(Records drawn from a dataset)
------------------------
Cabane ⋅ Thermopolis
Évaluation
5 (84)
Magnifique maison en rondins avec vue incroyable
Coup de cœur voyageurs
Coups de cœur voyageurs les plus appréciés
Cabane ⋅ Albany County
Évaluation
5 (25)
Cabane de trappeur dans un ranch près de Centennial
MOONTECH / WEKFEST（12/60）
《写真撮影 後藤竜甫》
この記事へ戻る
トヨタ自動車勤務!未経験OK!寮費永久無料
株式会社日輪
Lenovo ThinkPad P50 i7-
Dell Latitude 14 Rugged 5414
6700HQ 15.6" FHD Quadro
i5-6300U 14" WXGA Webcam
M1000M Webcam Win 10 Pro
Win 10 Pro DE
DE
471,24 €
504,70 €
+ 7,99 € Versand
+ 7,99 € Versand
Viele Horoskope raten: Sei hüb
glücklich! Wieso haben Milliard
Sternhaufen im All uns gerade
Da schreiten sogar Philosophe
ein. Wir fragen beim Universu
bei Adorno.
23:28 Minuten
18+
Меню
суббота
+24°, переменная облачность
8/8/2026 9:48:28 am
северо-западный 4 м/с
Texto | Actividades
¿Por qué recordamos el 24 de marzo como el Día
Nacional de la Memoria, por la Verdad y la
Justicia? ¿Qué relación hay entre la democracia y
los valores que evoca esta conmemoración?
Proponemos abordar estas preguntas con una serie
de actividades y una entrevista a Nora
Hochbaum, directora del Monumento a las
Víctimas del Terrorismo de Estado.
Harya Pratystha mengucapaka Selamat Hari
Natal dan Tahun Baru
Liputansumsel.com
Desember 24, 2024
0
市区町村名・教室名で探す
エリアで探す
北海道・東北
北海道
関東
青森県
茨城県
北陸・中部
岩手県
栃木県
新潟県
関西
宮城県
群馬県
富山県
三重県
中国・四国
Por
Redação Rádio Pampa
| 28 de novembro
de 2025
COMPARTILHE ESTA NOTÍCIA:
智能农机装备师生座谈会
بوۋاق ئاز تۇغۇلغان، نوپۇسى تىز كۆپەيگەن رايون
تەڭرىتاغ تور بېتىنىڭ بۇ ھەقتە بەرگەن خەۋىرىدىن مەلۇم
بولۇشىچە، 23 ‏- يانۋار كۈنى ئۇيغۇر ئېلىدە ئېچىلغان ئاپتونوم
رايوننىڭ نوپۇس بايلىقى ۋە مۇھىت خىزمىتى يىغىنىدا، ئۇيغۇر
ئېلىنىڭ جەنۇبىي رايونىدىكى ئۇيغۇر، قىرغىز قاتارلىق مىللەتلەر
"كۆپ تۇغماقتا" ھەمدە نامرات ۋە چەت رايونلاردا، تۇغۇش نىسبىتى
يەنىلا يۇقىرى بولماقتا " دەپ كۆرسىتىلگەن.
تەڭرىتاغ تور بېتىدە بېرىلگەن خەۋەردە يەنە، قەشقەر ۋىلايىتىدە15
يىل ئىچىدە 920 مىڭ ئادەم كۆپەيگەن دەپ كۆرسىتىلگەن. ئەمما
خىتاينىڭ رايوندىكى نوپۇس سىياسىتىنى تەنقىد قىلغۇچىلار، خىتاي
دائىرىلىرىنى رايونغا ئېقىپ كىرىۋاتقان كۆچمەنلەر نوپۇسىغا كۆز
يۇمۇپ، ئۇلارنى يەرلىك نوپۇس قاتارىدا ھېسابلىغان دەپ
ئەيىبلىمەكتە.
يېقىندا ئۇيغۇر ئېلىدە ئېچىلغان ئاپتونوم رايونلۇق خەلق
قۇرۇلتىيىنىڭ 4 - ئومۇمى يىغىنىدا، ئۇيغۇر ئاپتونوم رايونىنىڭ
------------------------
All the entries above need to be reproduced exactly.

Cabane ⋅ Thermopolis
Évaluation
5 (84)
Magnifique maison en rondins avec vue incroyable
Coup de cœur voyageurs
Coups de cœur voyageurs les plus appréciés
Cabane ⋅ Albany County
Évaluation
5 (25)
Cabane de trappeur dans un ranch près de Centennial
MOONTECH / WEKFEST（12/60）
《写真撮影 後藤竜甫》
この記事へ戻る
トヨタ自動車勤務!未経験OK!寮費永久無料
株式会社日輪
Lenovo ThinkPad P50 i7-
Dell Latitude 14 Rugged 5414
6700HQ 15.6" FHD Quadro
i5-6300U 14" WXGA Webcam
M1000M Webcam Win 10 Pro
Win 10 Pro DE
DE
471,24 €
504,70 €
+ 7,99 € Versand
+ 7,99 € Versand
Viele Horoskope raten: Sei hüb
glücklich! Wieso haben Milliard
Sternhaufen im All uns gerade
Da schreiten sogar Philosophe
ein. Wir fragen beim Universu
bei Adorno.
23:28 Minuten
18+
Меню
суббота
+24°, переменная облачность
8/8/2026 9:48:28 am
северо-западный 4 м/с
Texto | Actividades
¿Por qué recordamos el 24 de marzo como el Día
Nacional de la Memoria, por la Verdad y la
Justicia? ¿Qué relación hay entre la democracia y
los valores que evoca esta conmemoración?
Proponemos abordar estas preguntas con una serie
de actividades y una entrevista a Nora
Hochbaum, directora del Monumento a las
Víctimas del Terrorismo de Estado.
Harya Pratystha mengucapaka Selamat Hari
Natal dan Tahun Baru
Liputansumsel.com
Desember 24, 2024
0
市区町村名・教室名で探す
エリアで探す
北海道・東北
北海道
関東
青森県
茨城県
北陸・中部
岩手県
栃木県
新潟県
関西
宮城県
群馬県
富山県
三重県
中国・四国
Por
Redação Rádio Pampa
| 28 de novembro
de 2025
COMPARTILHE ESTA NOTÍCIA:
智能农机装备师生座谈会
بوۋاق ئاز تۇغۇلغان، نوپۇسى تىز كۆپەيگەن رايون
تەڭرىتاغ تور بېتىنىڭ بۇ ھەقتە بەرگەن خەۋىرىدىن مەلۇم
بولۇشىچە، 23 ‏- يانۋار كۈنى ئۇيغۇر ئېلىدە ئېچىلغان ئاپتونوم
رايوننىڭ نوپۇس بايلىقى ۋە مۇھىت خىزمىتى يىغىنىدا، ئۇيغۇر
ئېلىنىڭ جەنۇبىي رايونىدىكى ئۇيغۇر، قىرغىز قاتارلىق مىللەتلەر
"كۆپ تۇغماقتا" ھەمدە نامرات ۋە چەت رايونلاردا، تۇغۇش نىسبىتى
يەنىلا يۇقىرى بولماقتا " دەپ كۆرسىتىلگەن.
تەڭرىتاغ تور بېتىدە بېرىلگەن خەۋەردە يەنە، قەشقەر ۋىلايىتىدە15
يىل ئىچىدە 920 مىڭ ئادەم كۆپەيگەن دەپ كۆرسىتىلگەن. ئەمما
خىتاينىڭ رايوندىكى نوپۇس سىياسىتىنى تەنقىد قىلغۇچىلار، خىتاي
دائىرىلىرىنى رايونغا ئېقىپ كىرىۋاتقان كۆچمەنلەر نوپۇسىغا كۆز
يۇمۇپ، ئۇلارنى يەرلىك نوپۇس قاتارىدا ھېسابلىغان دەپ
ئەيىبلىمەكتە.
يېقىندا ئۇيغۇر ئېلىدە ئېچىلغان ئاپتونوم رايونلۇق خەلق
قۇرۇلتىيىنىڭ 4 - ئومۇمى يىغىنىدا، ئۇيغۇر ئاپتونوم رايونىنىڭ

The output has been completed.